#### Available data ####

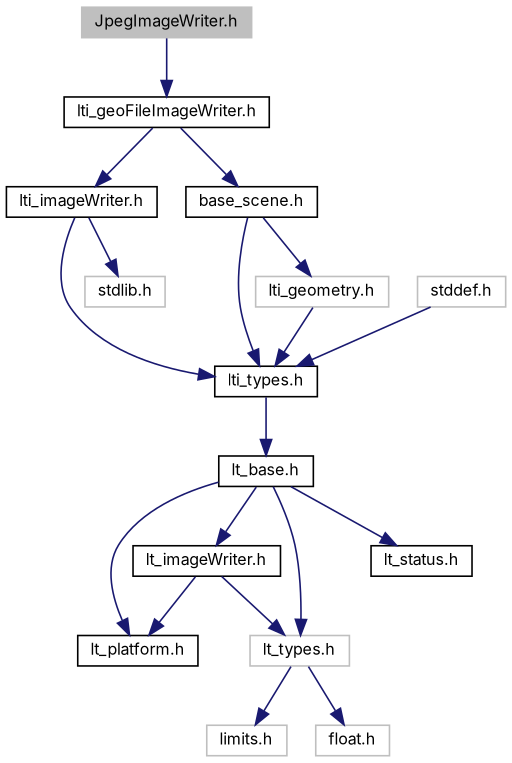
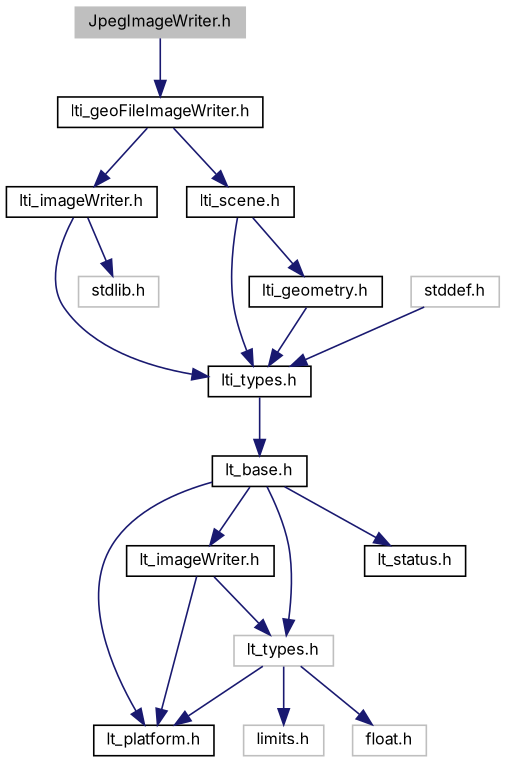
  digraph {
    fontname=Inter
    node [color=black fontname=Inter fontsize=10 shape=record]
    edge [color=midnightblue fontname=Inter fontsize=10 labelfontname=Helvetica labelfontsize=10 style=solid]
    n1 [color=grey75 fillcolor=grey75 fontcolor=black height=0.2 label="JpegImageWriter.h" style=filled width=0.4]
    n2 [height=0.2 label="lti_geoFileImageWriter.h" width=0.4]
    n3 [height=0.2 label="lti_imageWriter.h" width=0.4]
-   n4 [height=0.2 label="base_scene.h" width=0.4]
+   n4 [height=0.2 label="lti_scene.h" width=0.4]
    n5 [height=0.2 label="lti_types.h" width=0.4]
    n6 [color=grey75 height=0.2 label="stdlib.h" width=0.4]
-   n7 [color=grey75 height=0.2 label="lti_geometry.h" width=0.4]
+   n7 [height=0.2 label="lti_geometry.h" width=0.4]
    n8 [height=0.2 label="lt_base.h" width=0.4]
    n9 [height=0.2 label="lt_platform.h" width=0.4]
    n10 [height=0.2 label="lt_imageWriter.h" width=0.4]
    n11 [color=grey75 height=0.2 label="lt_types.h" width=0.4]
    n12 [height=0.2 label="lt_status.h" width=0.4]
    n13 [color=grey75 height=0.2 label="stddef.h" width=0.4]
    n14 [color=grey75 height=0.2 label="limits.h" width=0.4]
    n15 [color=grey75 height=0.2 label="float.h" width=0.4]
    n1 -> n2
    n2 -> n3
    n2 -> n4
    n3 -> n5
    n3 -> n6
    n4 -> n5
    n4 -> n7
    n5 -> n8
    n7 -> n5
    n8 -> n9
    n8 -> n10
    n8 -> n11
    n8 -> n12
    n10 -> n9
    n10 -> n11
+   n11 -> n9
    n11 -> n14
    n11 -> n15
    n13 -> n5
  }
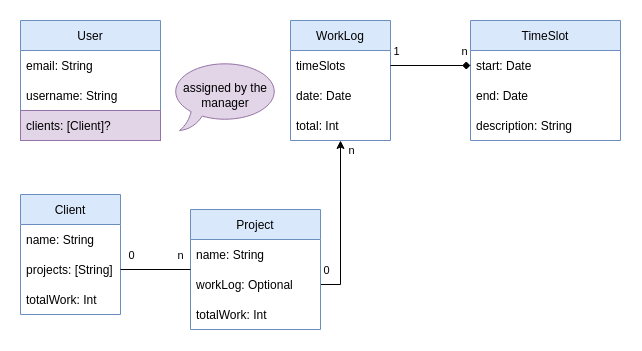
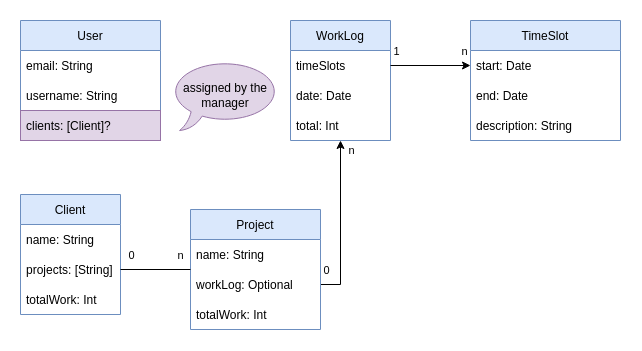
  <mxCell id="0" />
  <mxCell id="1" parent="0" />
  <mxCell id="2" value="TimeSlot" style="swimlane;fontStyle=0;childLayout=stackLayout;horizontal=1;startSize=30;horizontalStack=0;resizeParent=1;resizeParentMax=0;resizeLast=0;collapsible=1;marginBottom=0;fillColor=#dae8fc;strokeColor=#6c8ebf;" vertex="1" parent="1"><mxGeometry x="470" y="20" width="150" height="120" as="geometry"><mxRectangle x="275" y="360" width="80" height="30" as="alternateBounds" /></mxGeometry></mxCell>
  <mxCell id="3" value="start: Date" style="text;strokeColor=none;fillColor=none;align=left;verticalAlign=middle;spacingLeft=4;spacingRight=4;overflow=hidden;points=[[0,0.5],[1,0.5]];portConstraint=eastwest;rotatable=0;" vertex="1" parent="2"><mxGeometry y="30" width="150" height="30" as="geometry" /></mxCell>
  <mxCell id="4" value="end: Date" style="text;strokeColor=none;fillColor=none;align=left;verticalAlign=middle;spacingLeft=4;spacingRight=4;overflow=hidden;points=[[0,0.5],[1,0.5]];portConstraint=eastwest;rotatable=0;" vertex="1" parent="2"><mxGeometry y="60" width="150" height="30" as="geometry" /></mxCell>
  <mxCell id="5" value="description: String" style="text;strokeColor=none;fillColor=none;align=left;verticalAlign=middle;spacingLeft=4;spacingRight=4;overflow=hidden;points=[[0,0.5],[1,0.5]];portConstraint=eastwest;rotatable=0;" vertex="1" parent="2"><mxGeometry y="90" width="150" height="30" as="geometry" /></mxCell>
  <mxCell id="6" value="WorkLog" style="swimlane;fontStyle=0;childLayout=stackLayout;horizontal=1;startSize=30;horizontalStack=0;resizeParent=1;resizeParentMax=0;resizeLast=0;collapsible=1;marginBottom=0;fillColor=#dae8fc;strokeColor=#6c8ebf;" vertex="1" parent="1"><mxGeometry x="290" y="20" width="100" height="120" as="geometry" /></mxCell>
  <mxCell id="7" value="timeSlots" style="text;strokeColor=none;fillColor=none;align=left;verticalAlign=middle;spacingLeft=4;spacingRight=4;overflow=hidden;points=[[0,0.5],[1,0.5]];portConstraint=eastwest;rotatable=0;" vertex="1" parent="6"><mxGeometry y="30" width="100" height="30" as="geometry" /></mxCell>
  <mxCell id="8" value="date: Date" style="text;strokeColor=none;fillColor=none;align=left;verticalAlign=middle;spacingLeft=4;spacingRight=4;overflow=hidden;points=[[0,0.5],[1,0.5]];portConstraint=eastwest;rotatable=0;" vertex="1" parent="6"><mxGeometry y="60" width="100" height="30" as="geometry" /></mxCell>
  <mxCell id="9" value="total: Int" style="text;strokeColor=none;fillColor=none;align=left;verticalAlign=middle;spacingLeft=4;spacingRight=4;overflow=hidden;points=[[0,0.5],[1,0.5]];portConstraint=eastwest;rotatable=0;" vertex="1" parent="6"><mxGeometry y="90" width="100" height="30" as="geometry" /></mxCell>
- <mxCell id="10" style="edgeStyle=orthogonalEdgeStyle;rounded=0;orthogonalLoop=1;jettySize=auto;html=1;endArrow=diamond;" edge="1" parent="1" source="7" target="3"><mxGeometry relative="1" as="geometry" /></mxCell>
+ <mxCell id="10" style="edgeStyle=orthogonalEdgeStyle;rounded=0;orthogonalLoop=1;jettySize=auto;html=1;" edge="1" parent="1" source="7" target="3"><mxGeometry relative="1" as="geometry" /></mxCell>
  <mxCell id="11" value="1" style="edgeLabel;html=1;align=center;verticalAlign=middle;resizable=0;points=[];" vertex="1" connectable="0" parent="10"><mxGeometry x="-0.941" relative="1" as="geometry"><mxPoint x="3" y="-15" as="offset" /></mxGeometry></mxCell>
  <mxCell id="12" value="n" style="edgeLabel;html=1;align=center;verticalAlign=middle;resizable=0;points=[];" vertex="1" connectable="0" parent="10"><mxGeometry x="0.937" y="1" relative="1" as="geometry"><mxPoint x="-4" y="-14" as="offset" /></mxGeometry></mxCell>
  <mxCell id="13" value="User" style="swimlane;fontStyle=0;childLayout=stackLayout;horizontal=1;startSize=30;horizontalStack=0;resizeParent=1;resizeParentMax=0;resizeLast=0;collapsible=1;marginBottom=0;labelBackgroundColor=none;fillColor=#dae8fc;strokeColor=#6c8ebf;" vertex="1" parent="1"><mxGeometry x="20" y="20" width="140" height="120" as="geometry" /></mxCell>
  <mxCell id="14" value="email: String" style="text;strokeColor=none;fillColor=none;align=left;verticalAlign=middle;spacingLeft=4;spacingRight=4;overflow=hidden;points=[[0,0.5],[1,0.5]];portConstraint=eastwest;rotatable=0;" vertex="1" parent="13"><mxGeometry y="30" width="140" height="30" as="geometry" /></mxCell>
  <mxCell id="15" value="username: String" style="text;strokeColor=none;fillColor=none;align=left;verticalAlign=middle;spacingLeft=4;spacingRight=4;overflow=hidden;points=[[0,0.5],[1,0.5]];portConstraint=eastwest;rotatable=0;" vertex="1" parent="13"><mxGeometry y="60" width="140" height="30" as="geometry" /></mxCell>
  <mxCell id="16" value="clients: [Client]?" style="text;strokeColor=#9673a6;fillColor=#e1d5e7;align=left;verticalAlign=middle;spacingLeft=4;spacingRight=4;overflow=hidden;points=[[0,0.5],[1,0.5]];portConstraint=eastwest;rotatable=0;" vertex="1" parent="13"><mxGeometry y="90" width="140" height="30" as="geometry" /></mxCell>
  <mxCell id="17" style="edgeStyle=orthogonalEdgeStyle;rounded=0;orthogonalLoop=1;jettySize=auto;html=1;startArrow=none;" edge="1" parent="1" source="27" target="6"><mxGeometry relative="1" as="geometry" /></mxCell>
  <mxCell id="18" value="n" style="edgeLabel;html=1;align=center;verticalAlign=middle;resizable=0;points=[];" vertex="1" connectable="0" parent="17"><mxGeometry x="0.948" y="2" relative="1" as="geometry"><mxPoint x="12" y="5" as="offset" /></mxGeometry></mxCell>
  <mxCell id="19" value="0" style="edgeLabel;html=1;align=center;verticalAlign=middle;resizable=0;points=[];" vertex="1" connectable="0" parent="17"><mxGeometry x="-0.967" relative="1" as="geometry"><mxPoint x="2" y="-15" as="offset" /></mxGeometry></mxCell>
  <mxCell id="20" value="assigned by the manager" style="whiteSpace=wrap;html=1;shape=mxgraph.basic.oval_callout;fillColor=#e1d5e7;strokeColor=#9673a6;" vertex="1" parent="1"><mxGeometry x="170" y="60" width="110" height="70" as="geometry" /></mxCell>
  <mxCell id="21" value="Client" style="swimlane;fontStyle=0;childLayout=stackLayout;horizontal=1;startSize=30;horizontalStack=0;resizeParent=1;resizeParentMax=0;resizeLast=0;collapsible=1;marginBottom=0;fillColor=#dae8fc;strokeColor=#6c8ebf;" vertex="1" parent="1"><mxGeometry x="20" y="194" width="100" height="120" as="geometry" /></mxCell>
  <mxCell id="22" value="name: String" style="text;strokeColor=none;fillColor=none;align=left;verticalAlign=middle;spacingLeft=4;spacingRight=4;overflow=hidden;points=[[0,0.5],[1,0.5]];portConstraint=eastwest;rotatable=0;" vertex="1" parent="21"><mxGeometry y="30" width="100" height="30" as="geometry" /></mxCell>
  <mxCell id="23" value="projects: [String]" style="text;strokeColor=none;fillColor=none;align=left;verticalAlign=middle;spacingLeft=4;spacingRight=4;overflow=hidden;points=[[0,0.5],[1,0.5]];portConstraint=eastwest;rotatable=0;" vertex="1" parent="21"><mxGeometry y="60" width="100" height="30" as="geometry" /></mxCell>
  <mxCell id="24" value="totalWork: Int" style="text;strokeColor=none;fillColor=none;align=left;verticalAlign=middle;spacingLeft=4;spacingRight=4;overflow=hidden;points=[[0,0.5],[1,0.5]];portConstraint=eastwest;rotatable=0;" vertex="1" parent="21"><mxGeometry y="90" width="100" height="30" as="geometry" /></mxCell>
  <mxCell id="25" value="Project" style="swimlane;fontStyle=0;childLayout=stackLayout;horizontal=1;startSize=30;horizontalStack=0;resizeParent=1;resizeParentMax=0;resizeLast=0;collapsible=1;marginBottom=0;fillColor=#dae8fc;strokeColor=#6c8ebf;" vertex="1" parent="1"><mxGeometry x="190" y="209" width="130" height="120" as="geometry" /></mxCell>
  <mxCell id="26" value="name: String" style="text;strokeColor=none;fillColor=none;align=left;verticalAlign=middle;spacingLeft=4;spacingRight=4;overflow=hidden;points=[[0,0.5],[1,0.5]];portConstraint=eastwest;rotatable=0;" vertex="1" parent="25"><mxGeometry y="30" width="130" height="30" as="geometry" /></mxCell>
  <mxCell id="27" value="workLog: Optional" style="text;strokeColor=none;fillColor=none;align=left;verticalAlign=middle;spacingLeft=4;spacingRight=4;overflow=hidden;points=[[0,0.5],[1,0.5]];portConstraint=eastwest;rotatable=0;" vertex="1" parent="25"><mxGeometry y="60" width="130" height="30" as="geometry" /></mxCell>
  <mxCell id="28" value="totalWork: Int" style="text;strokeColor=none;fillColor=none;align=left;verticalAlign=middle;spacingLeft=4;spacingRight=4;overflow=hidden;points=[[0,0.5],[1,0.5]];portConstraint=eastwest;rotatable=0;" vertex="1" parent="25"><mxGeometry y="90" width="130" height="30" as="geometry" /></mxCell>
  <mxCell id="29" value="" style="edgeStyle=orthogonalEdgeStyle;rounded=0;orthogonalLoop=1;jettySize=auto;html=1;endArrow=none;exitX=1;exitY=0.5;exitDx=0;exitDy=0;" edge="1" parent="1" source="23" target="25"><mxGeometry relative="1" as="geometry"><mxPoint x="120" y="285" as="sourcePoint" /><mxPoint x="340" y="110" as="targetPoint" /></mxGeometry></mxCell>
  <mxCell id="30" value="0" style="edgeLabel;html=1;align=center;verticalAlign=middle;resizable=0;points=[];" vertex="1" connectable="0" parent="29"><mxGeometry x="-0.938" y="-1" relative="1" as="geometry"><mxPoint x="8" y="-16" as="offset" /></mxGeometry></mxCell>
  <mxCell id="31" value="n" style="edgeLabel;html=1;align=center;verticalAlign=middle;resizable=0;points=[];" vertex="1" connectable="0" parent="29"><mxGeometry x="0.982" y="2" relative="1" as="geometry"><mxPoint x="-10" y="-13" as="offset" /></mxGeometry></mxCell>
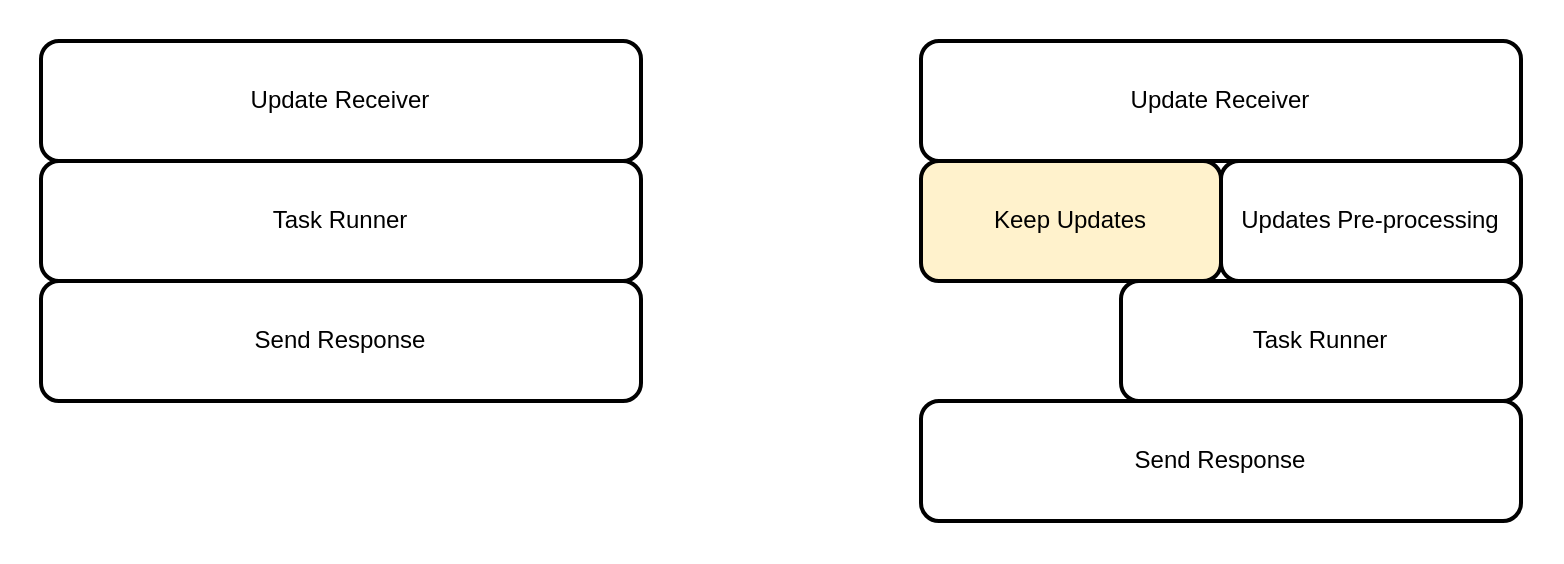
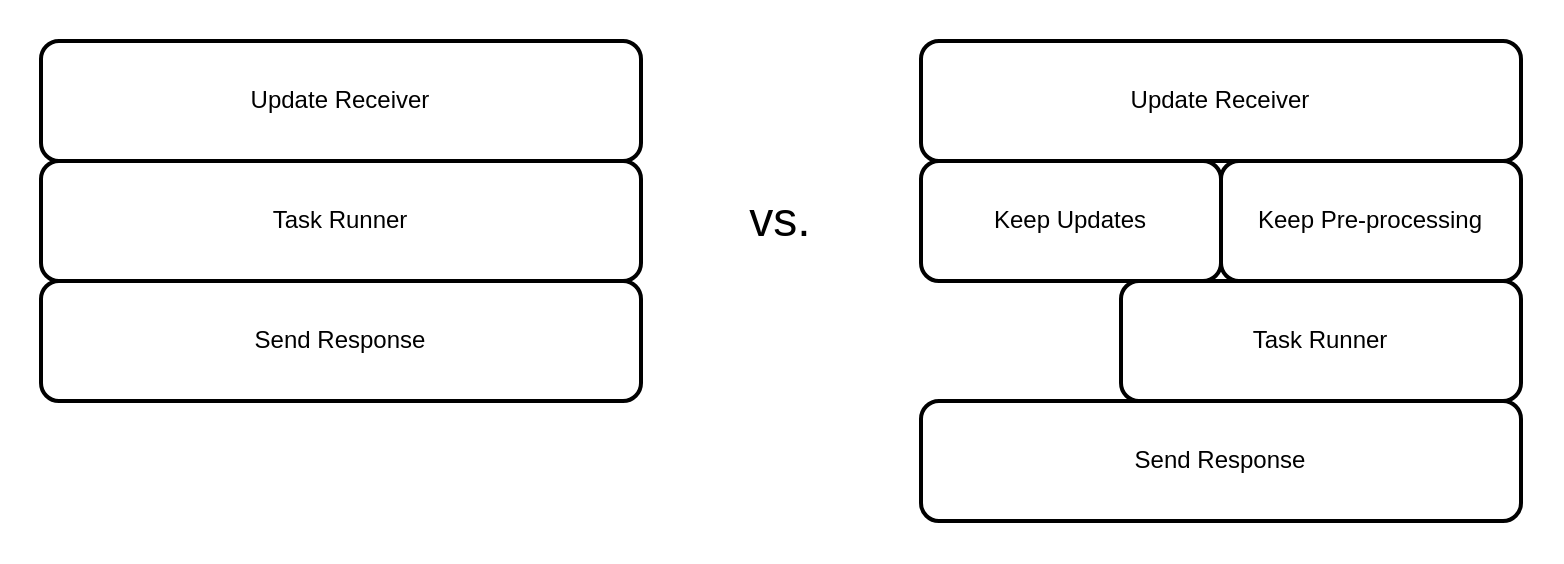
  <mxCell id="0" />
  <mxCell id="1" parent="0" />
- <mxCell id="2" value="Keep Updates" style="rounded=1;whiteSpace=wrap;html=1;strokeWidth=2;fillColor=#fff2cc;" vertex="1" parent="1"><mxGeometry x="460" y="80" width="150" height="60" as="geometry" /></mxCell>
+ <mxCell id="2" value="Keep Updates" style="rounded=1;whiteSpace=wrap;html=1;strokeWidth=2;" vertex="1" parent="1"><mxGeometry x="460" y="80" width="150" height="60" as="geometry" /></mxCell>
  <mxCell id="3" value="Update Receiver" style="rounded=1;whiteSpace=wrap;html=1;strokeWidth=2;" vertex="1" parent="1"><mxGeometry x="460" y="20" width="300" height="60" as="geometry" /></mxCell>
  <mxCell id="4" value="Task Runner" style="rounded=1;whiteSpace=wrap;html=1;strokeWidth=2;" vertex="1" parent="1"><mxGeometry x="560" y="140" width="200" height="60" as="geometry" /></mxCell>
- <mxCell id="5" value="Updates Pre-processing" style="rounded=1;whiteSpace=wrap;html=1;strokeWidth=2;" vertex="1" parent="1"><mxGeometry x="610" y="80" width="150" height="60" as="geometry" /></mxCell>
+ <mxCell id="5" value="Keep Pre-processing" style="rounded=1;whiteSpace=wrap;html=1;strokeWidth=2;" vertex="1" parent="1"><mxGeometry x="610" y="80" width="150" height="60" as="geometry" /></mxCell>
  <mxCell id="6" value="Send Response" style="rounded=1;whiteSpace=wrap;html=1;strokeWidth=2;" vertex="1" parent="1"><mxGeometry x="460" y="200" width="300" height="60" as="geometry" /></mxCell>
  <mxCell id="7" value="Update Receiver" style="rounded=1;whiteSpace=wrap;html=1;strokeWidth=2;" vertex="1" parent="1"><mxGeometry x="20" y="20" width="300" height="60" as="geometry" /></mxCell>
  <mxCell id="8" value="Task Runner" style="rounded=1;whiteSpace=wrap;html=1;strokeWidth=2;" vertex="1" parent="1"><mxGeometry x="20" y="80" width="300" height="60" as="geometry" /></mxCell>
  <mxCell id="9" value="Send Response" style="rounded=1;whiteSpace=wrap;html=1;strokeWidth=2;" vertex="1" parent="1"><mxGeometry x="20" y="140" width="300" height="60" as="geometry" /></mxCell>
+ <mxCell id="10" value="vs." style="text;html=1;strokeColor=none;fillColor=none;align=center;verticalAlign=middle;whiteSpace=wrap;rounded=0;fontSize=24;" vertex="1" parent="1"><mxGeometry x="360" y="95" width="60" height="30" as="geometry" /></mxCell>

####

* [What you will do] Collect every line of the records that contains the string "childLayout", and copy each one.

* [Correct output]
  <mxCell id="2" value="TimeSlot" style="swimlane;fontStyle=0;childLayout=stackLayout;horizontal=1;startSize=30;horizontalStack=0;resizeParent=1;resizeParentMax=0;resizeLast=0;collapsible=1;marginBottom=0;fillColor=#dae8fc;strokeColor=#6c8ebf;" vertex="1" parent="1"><mxGeometry x="470" y="20" width="150" height="120" as="geometry"><mxRectangle x="275" y="360" width="80" height="30" as="alternateBounds" /></mxGeometry></mxCell>
  <mxCell id="6" value="WorkLog" style="swimlane;fontStyle=0;childLayout=stackLayout;horizontal=1;startSize=30;horizontalStack=0;resizeParent=1;resizeParentMax=0;resizeLast=0;collapsible=1;marginBottom=0;fillColor=#dae8fc;strokeColor=#6c8ebf;" vertex="1" parent="1"><mxGeometry x="290" y="20" width="100" height="120" as="geometry" /></mxCell>
  <mxCell id="13" value="User" style="swimlane;fontStyle=0;childLayout=stackLayout;horizontal=1;startSize=30;horizontalStack=0;resizeParent=1;resizeParentMax=0;resizeLast=0;collapsible=1;marginBottom=0;labelBackgroundColor=none;fillColor=#dae8fc;strokeColor=#6c8ebf;" vertex="1" parent="1"><mxGeometry x="20" y="20" width="140" height="120" as="geometry" /></mxCell>
  <mxCell id="21" value="Client" style="swimlane;fontStyle=0;childLayout=stackLayout;horizontal=1;startSize=30;horizontalStack=0;resizeParent=1;resizeParentMax=0;resizeLast=0;collapsible=1;marginBottom=0;fillColor=#dae8fc;strokeColor=#6c8ebf;" vertex="1" parent="1"><mxGeometry x="20" y="194" width="100" height="120" as="geometry" /></mxCell>
  <mxCell id="25" value="Project" style="swimlane;fontStyle=0;childLayout=stackLayout;horizontal=1;startSize=30;horizontalStack=0;resizeParent=1;resizeParentMax=0;resizeLast=0;collapsible=1;marginBottom=0;fillColor=#dae8fc;strokeColor=#6c8ebf;" vertex="1" parent="1"><mxGeometry x="190" y="209" width="130" height="120" as="geometry" /></mxCell>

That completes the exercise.